Source data:
---+---
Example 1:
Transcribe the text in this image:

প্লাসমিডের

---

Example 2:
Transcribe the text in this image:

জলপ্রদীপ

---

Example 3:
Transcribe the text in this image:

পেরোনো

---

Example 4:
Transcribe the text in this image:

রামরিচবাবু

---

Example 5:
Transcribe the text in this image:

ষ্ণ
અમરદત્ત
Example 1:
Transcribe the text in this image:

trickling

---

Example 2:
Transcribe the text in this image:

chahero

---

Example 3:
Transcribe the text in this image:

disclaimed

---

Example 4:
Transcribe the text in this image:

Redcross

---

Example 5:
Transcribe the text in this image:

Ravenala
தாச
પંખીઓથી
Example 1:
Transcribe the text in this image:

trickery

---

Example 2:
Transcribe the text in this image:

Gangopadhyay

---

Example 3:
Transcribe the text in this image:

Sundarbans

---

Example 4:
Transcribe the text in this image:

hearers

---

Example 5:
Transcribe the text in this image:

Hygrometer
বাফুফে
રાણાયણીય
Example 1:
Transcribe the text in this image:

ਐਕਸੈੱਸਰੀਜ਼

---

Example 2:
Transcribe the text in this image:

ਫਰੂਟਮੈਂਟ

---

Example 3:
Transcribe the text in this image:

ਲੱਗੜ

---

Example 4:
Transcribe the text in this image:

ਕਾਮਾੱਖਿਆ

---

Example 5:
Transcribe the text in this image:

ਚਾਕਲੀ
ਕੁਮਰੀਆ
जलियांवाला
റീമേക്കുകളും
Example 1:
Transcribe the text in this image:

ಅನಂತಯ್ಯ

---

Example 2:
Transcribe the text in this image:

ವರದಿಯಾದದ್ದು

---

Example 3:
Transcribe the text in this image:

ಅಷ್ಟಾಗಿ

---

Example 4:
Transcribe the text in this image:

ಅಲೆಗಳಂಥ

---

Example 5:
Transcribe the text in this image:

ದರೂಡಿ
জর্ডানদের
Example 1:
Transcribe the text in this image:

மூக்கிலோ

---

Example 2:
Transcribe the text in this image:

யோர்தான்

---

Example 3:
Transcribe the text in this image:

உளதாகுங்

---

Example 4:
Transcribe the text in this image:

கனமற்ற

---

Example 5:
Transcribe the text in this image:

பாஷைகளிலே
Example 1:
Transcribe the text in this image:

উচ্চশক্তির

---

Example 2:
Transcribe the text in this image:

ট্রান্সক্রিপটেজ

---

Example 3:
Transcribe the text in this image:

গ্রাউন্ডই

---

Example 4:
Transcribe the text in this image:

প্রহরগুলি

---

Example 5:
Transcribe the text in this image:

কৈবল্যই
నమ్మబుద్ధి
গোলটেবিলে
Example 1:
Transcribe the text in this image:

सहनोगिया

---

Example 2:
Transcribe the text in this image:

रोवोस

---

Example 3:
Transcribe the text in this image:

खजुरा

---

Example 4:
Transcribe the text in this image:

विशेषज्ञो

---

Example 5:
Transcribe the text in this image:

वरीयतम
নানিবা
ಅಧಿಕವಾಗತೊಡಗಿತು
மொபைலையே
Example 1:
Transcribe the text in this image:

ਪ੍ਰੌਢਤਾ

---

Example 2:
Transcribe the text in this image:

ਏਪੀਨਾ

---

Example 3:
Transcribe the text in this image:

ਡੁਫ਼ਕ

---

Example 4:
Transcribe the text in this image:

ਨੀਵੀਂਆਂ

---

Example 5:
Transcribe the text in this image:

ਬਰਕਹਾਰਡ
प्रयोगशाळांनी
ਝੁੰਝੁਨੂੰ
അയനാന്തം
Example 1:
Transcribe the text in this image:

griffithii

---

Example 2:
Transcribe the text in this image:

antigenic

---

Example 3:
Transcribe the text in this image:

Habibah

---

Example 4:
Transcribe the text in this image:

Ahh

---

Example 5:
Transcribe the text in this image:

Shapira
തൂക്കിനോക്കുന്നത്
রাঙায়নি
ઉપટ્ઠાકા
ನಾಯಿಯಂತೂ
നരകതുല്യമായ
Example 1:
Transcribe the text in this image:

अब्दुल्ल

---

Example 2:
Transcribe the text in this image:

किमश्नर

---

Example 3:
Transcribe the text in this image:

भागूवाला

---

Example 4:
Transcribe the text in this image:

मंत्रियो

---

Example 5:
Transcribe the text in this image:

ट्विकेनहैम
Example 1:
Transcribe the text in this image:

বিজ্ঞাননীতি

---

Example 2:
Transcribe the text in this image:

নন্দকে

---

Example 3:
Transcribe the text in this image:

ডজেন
---+---
** WHAT YOU NEED TO DO **
Start to finish, copy the records above with no differences.

** RESULT **
Example 1:
Transcribe the text in this image:

প্লাসমিডের

---

Example 2:
Transcribe the text in this image:

জলপ্রদীপ

---

Example 3:
Transcribe the text in this image:

পেরোনো

---

Example 4:
Transcribe the text in this image:

রামরিচবাবু

---

Example 5:
Transcribe the text in this image:

ষ্ণ
અમરદત્ત
Example 1:
Transcribe the text in this image:

trickling

---

Example 2:
Transcribe the text in this image:

chahero

---

Example 3:
Transcribe the text in this image:

disclaimed

---

Example 4:
Transcribe the text in this image:

Redcross

---

Example 5:
Transcribe the text in this image:

Ravenala
தாச
પંખીઓથી
Example 1:
Transcribe the text in this image:

trickery

---

Example 2:
Transcribe the text in this image:

Gangopadhyay

---

Example 3:
Transcribe the text in this image:

Sundarbans

---

Example 4:
Transcribe the text in this image:

hearers

---

Example 5:
Transcribe the text in this image:

Hygrometer
বাফুফে
રાણાયણીય
Example 1:
Transcribe the text in this image:

ਐਕਸੈੱਸਰੀਜ਼

---

Example 2:
Transcribe the text in this image:

ਫਰੂਟਮੈਂਟ

---

Example 3:
Transcribe the text in this image:

ਲੱਗੜ

---

Example 4:
Transcribe the text in this image:

ਕਾਮਾੱਖਿਆ

---

Example 5:
Transcribe the text in this image:

ਚਾਕਲੀ
ਕੁਮਰੀਆ
जलियांवाला
റീമേക്കുകളും
Example 1:
Transcribe the text in this image:

ಅನಂತಯ್ಯ

---

Example 2:
Transcribe the text in this image:

ವರದಿಯಾದದ್ದು

---

Example 3:
Transcribe the text in this image:

ಅಷ್ಟಾಗಿ

---

Example 4:
Transcribe the text in this image:

ಅಲೆಗಳಂಥ

---

Example 5:
Transcribe the text in this image:

ದರೂಡಿ
জর্ডানদের
Example 1:
Transcribe the text in this image:

மூக்கிலோ

---

Example 2:
Transcribe the text in this image:

யோர்தான்

---

Example 3:
Transcribe the text in this image:

உளதாகுங்

---

Example 4:
Transcribe the text in this image:

கனமற்ற

---

Example 5:
Transcribe the text in this image:

பாஷைகளிலே
Example 1:
Transcribe the text in this image:

উচ্চশক্তির

---

Example 2:
Transcribe the text in this image:

ট্রান্সক্রিপটেজ

---

Example 3:
Transcribe the text in this image:

গ্রাউন্ডই

---

Example 4:
Transcribe the text in this image:

প্রহরগুলি

---

Example 5:
Transcribe the text in this image:

কৈবল্যই
నమ్మబుద్ధి
গোলটেবিলে
Example 1:
Transcribe the text in this image:

सहनोगिया

---

Example 2:
Transcribe the text in this image:

रोवोस

---

Example 3:
Transcribe the text in this image:

खजुरा

---

Example 4:
Transcribe the text in this image:

विशेषज्ञो

---

Example 5:
Transcribe the text in this image:

वरीयतम
নানিবা
ಅಧಿಕವಾಗತೊಡಗಿತು
மொபைலையே
Example 1:
Transcribe the text in this image:

ਪ੍ਰੌਢਤਾ

---

Example 2:
Transcribe the text in this image:

ਏਪੀਨਾ

---

Example 3:
Transcribe the text in this image:

ਡੁਫ਼ਕ

---

Example 4:
Transcribe the text in this image:

ਨੀਵੀਂਆਂ

---

Example 5:
Transcribe the text in this image:

ਬਰਕਹਾਰਡ
प्रयोगशाळांनी
ਝੁੰਝੁਨੂੰ
അയനാന്തം
Example 1:
Transcribe the text in this image:

griffithii

---

Example 2:
Transcribe the text in this image:

antigenic

---

Example 3:
Transcribe the text in this image:

Habibah

---

Example 4:
Transcribe the text in this image:

Ahh

---

Example 5:
Transcribe the text in this image:

Shapira
തൂക്കിനോക്കുന്നത്
রাঙায়নি
ઉપટ્ઠાકા
ನಾಯಿಯಂತೂ
നരകതുല്യമായ
Example 1:
Transcribe the text in this image:

अब्दुल्ल

---

Example 2:
Transcribe the text in this image:

किमश्नर

---

Example 3:
Transcribe the text in this image:

भागूवाला

---

Example 4:
Transcribe the text in this image:

मंत्रियो

---

Example 5:
Transcribe the text in this image:

ट्विकेनहैम
Example 1:
Transcribe the text in this image:

বিজ্ঞাননীতি

---

Example 2:
Transcribe the text in this image:

নন্দকে

---

Example 3:
Transcribe the text in this image:

ডজেন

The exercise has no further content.